I fully agree and as a Psych grad from the UofU have self-prescribed this and thank God it worked as well as I believed it would. Mine was not as much for depression, though there was unacknowledged depression, as it was for anxiety which I deduced was generated by my depression.
The music I played took me back to times of less responsibility, minimal depression and I don’t believe any anxiety. It took quite some time for the healthy me to remain after the music was turned off, but it did finally come to be.
I’m very happy that you’re engaged in this research as many I’ve spoken to about my experiences with this therapy think me to be a bit off my rocker and just escaping the present and returning to earlier times, happier times. Well, with the last part of that sentence, they’re correct. What I explained to them is that the escape eradicated the stress of the present, and gradually, the feelings I experienced during the escape became dominant and overpowered my anxiety and suppressed depression.

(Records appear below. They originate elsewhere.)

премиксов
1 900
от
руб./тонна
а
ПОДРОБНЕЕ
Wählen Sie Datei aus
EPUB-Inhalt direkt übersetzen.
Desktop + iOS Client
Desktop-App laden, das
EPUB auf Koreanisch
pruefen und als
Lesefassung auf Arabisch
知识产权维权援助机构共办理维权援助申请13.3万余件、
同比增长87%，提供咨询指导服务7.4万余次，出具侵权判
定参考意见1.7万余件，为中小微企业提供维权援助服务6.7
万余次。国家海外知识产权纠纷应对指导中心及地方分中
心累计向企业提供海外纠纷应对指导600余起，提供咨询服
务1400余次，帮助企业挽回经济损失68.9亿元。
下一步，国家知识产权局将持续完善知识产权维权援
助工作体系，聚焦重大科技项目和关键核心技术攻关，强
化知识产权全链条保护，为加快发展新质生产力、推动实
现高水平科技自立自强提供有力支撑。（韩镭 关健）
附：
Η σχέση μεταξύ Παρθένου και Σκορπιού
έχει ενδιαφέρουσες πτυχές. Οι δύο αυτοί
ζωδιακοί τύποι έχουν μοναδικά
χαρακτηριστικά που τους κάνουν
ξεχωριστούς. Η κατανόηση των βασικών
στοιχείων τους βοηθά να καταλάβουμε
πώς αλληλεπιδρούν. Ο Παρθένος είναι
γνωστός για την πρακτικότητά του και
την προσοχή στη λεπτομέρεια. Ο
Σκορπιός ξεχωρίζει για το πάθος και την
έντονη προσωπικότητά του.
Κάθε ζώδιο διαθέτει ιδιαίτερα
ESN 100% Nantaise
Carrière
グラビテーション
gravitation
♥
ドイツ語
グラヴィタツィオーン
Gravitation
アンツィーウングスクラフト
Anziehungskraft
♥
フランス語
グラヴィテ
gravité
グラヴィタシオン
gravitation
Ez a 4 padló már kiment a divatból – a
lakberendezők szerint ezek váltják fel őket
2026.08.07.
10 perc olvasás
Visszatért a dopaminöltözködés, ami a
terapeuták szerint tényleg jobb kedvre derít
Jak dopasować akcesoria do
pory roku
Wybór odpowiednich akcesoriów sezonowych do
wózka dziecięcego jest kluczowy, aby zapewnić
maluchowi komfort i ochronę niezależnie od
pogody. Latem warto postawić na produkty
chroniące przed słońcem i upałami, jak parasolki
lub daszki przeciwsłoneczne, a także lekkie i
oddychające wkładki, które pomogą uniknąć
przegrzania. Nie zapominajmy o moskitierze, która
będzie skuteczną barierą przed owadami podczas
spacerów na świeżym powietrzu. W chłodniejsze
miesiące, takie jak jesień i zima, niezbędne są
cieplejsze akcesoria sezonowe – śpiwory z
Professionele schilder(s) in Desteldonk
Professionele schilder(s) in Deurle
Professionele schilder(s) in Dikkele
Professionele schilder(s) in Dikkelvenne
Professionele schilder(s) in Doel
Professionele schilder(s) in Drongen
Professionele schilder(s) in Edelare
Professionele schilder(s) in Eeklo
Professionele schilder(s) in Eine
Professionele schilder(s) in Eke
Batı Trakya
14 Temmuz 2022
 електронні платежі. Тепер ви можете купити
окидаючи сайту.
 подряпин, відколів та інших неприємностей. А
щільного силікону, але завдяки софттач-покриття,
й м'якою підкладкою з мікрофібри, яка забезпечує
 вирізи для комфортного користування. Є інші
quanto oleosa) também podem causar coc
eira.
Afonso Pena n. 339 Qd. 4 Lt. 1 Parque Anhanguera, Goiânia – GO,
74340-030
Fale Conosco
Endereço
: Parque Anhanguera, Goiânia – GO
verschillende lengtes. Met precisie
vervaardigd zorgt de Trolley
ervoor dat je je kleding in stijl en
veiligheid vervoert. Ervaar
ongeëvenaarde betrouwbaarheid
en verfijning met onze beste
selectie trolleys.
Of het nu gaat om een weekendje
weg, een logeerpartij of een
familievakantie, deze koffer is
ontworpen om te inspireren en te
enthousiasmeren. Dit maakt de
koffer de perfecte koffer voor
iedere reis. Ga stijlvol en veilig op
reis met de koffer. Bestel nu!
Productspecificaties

Another, different benefit of music on how we feel: Two days ago I had an MRI, the med assistant gave me earphones that played some of the recent music being played by KRCL. Though I was able to critique the music as good or not good, I was intrigued of how the music was much of the time in synch with the sounds of the MRI machine. What took 53 minutes, seemed like 10 minutes and I felt as though I was in a trance during the duration of the MRI and had a wonderful night’s sleep after.
Yes, music is the answer, or solution to many issues or problems.